Since then repatriation has been slow, despite the fact that both Iran and Pakistan, struggling with their own economic problems, have been encouraging the refugees to return home. Last year Iran launched a major voluntary repatriation scheme aimed at many of the estimated 1.4 million Afghans on its territory, which led to more than almost 200,000 returning to their homeland, either independently or with support from the United Nations. Drought But repatriation programmes were scaled back after it became clear that Afghanistan was suffering its worst drought in almost 30 years.
Internal displacement now stands at around 150,000, while more than 60,000 new Afghan refugees fled to Pakistan during the last four months of 2000. Afghan refugees have a variety of reasons for wishing to remain in exile.
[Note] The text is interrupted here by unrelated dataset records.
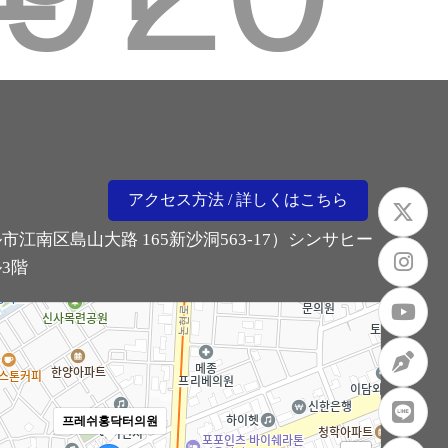
アクセス方法 / 詳しくはこちら
市江南区島山大路 165新沙洞563-17）シンサヒー
3階
프레쉬홍닥터의원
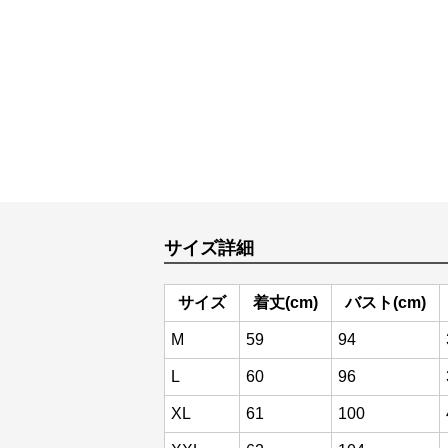
サイズ詳細
サイズ
着丈(cm)
バスト(cm)
M
59
94
L
60
96
XL
61
100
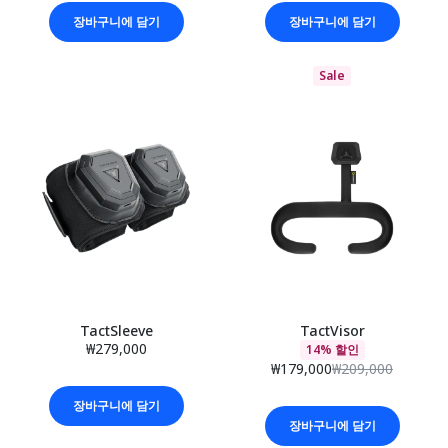
장바구니에 담기
장바구니에 담기
Sale
TactSleeve
TactVisor
₩279,000
14% 할인
₩179,000
₩209,000
장바구니에 담기
장바구니에 담기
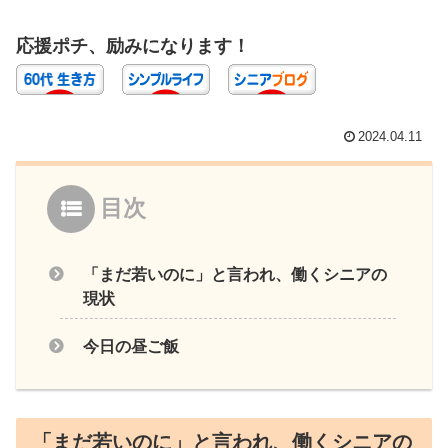
応援ポチ、励みになります！
2024.04.11
目次
「まだ若いのに」と言われ、働くシニアの
現状
今日の昼ご飯
「まだ若いのに」と言われ、働くシニアの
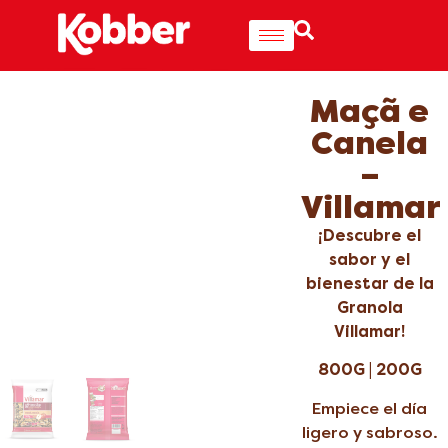
Maçã e
Canela
–
Villamar
¡Descubre el
sabor y el
bienestar de la
Granola
Villamar!
800G | 200G
Empiece el día
ligero y sabroso.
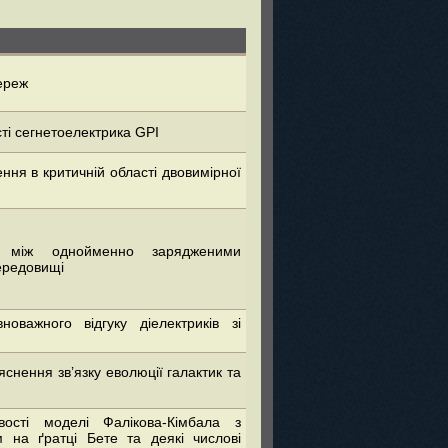
ереж
тi сегнетоелектрика GPI
ня в критичній області двовимірної
я між однойменно зарядженими
ередовищі
новажного відгуку діелектриків зі
снення зв’язку еволюції галактик та
вості моделі Фалікова-Кімбала з
 на ґратці Бете та деякі числові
Many are religious or ethnic minorities who allege that they have suffered human rights abuses at the hands of the Taleban movement, which is largely Sunni and ethnic Pashtoon. Others were officials under the former Soviet-backed government of Dr Najibullah. Refugee groups maintain that various Taleban restrictions on female education and employment have also prompted a renewed exodus of Afghan intellectuals. The Taleban themselves insist that people are leaving Afghanistan for purely economic reasons and say that UN sanctions against the movement are exacerbating an already desperate economic situation. No end in sight The past few years have also seen a rise in the number of Afghan asylum seekers arriving in the West, some of whom have previously spent years living as refugees in Iran or Pakistan.
So far there is no sign of an end to Afghanistan's 20 year conflict. The recent drought has further damaged the country's already devastated economy. With little to look forward to at home, for the time being, most of the 2.6 million Afghan refugees are likely to opt to remain in exile.